WHAT IS NEEDED:
Can you reproduce the material below, unchanged, from the line containing "How about listing" through the line containing "0.057298, 0.998354, 0.489995]]", including both of those lines?

DATA UNDER STUDY:
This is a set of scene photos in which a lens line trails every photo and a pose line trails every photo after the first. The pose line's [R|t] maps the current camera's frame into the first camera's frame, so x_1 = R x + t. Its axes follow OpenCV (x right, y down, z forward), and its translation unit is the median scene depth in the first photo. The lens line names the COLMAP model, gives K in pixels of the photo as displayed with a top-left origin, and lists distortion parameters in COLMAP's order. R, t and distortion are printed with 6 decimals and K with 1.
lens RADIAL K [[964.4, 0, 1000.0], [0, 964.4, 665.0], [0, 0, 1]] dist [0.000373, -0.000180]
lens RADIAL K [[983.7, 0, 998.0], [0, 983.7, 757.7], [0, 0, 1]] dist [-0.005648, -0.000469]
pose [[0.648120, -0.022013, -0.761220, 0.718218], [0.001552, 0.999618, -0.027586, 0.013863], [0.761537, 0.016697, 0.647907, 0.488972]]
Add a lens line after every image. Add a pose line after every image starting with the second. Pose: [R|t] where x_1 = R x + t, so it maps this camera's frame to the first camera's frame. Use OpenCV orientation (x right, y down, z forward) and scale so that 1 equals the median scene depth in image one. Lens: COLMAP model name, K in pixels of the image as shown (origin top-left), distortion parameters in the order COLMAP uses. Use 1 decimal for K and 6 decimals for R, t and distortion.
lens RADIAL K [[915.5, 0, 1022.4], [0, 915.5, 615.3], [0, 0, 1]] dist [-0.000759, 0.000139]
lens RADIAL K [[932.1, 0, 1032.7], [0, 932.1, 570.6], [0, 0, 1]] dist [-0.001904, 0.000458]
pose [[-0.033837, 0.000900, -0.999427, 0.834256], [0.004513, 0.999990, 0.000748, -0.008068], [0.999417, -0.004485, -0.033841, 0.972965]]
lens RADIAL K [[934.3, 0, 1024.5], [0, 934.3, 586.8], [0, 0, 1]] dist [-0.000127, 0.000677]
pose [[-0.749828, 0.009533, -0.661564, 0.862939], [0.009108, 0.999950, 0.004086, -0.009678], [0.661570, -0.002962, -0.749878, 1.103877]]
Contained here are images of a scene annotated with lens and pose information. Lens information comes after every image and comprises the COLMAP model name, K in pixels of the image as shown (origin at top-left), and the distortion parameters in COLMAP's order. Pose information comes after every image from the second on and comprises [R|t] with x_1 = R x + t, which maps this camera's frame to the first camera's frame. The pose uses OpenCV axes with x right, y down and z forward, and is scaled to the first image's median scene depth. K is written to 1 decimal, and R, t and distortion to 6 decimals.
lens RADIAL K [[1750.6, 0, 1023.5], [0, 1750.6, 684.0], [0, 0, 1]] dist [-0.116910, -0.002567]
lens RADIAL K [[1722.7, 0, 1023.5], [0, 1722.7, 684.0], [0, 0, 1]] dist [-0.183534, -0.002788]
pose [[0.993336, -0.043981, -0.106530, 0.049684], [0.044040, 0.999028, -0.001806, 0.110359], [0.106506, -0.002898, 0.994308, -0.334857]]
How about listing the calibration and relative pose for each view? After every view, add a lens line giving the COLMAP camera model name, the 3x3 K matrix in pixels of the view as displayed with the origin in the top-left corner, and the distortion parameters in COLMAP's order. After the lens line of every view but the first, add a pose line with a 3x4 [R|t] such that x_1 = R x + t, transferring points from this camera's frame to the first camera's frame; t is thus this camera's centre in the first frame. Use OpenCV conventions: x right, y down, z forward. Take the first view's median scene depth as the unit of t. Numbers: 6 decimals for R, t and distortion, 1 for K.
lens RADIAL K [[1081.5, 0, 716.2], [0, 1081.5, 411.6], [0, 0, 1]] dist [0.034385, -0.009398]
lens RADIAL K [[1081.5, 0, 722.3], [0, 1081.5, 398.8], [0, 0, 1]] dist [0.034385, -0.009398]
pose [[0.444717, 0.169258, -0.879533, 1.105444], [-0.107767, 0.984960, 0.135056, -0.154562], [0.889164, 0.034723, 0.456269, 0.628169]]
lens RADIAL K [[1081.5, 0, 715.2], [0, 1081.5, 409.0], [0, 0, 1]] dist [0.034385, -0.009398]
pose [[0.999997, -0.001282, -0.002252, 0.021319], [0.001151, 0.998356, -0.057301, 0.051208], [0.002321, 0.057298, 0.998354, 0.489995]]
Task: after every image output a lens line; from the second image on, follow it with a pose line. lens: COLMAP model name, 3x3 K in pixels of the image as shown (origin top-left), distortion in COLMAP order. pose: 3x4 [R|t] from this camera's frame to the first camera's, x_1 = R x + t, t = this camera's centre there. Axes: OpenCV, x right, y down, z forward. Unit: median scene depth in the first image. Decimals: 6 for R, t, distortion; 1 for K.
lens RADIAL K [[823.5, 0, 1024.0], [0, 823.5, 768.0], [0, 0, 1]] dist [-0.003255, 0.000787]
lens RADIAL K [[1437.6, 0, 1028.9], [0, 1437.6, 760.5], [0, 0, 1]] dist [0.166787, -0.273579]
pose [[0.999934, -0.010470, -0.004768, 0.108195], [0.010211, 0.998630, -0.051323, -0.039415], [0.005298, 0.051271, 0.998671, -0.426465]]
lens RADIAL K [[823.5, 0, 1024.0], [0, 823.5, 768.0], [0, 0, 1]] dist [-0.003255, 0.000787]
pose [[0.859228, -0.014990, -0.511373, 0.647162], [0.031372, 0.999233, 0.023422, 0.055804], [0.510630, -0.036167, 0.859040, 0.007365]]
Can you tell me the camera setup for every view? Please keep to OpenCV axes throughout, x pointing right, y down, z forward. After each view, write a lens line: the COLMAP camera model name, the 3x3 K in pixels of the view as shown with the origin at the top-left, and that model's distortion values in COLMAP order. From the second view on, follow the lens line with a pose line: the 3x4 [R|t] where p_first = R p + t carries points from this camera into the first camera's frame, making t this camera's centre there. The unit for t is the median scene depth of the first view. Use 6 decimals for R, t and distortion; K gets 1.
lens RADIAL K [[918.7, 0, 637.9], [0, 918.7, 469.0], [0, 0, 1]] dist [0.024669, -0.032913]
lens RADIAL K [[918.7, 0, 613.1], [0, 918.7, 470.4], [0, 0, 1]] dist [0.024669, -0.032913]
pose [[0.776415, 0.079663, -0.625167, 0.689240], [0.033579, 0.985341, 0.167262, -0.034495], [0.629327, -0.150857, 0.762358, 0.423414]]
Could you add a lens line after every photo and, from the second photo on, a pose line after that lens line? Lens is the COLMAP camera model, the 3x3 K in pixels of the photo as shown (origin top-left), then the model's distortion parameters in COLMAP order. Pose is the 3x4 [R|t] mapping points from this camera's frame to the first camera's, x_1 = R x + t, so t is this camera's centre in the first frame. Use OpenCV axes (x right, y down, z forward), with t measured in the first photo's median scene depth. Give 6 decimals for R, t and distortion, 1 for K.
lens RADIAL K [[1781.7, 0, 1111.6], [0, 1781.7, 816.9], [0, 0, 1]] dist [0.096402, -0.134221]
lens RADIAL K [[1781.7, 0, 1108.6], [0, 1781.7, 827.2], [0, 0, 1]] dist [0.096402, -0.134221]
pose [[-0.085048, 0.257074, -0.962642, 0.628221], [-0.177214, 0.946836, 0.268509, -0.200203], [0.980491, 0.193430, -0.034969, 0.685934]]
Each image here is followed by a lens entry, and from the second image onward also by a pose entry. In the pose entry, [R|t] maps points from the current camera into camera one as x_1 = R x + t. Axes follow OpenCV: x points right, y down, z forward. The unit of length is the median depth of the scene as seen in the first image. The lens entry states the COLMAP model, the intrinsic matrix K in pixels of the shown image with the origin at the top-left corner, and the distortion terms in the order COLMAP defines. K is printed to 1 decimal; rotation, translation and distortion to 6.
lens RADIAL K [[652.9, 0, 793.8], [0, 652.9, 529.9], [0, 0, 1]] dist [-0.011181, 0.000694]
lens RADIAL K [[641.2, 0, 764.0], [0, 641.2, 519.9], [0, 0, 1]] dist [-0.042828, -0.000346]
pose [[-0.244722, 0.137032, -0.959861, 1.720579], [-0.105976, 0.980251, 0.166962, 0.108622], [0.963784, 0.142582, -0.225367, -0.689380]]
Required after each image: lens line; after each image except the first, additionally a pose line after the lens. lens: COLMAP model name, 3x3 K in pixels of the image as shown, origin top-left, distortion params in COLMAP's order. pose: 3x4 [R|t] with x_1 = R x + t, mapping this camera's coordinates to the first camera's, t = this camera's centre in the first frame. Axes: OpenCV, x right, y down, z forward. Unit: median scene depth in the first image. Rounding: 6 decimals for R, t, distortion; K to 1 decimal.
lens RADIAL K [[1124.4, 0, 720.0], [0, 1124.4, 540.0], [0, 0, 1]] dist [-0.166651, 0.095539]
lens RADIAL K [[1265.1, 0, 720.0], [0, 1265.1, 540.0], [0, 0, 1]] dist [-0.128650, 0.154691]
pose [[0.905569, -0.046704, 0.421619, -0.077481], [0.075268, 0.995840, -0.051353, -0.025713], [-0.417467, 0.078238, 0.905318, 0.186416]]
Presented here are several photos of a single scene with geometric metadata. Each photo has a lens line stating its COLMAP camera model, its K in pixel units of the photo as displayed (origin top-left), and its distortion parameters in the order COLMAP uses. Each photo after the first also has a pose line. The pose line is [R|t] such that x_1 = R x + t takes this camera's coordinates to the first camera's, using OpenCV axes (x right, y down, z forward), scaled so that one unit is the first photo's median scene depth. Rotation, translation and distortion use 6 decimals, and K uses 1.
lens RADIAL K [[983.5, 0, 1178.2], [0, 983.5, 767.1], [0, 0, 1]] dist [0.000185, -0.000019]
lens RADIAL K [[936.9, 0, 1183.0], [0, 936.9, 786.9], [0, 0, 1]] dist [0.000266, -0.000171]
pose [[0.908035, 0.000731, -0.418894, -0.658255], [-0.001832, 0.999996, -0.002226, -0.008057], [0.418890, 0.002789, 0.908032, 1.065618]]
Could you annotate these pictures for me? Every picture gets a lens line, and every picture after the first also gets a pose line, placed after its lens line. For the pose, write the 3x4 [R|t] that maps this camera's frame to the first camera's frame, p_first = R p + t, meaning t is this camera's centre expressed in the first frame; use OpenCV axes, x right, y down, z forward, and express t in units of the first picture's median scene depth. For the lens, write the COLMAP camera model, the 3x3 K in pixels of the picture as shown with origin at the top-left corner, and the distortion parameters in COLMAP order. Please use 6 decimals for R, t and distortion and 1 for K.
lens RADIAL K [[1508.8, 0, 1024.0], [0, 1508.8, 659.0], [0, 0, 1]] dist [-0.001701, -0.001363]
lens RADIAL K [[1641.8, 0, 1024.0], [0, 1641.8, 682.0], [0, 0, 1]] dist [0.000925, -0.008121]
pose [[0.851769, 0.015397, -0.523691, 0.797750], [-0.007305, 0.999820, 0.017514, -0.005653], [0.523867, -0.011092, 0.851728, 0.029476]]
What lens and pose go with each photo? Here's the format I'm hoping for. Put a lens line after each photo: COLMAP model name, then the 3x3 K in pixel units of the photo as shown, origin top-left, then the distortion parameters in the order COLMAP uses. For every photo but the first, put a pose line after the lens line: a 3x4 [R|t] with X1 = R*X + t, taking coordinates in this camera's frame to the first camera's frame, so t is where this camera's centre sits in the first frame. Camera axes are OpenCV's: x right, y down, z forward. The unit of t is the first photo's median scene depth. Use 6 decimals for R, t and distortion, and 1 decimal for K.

RESPONSE BOX:
How about listing the calibration and relative pose for each view? After every view, add a lens line giving the COLMAP camera model name, the 3x3 K matrix in pixels of the view as displayed with the origin in the top-left corner, and the distortion parameters in COLMAP's order. After the lens line of every view but the first, add a pose line with a 3x4 [R|t] such that x_1 = R x + t, transferring points from this camera's frame to the first camera's frame; t is thus this camera's centre in the first frame. Use OpenCV conventions: x right, y down, z forward. Take the first view's median scene depth as the unit of t. Numbers: 6 decimals for R, t and distortion, 1 for K.
lens RADIAL K [[1081.5, 0, 716.2], [0, 1081.5, 411.6], [0, 0, 1]] dist [0.034385, -0.009398]
lens RADIAL K [[1081.5, 0, 722.3], [0, 1081.5, 398.8], [0, 0, 1]] dist [0.034385, -0.009398]
pose [[0.444717, 0.169258, -0.879533, 1.105444], [-0.107767, 0.984960, 0.135056, -0.154562], [0.889164, 0.034723, 0.456269, 0.628169]]
lens RADIAL K [[1081.5, 0, 715.2], [0, 1081.5, 409.0], [0, 0, 1]] dist [0.034385, -0.009398]
pose [[0.999997, -0.001282, -0.002252, 0.021319], [0.001151, 0.998356, -0.057301, 0.051208], [0.002321, 0.057298, 0.998354, 0.489995]]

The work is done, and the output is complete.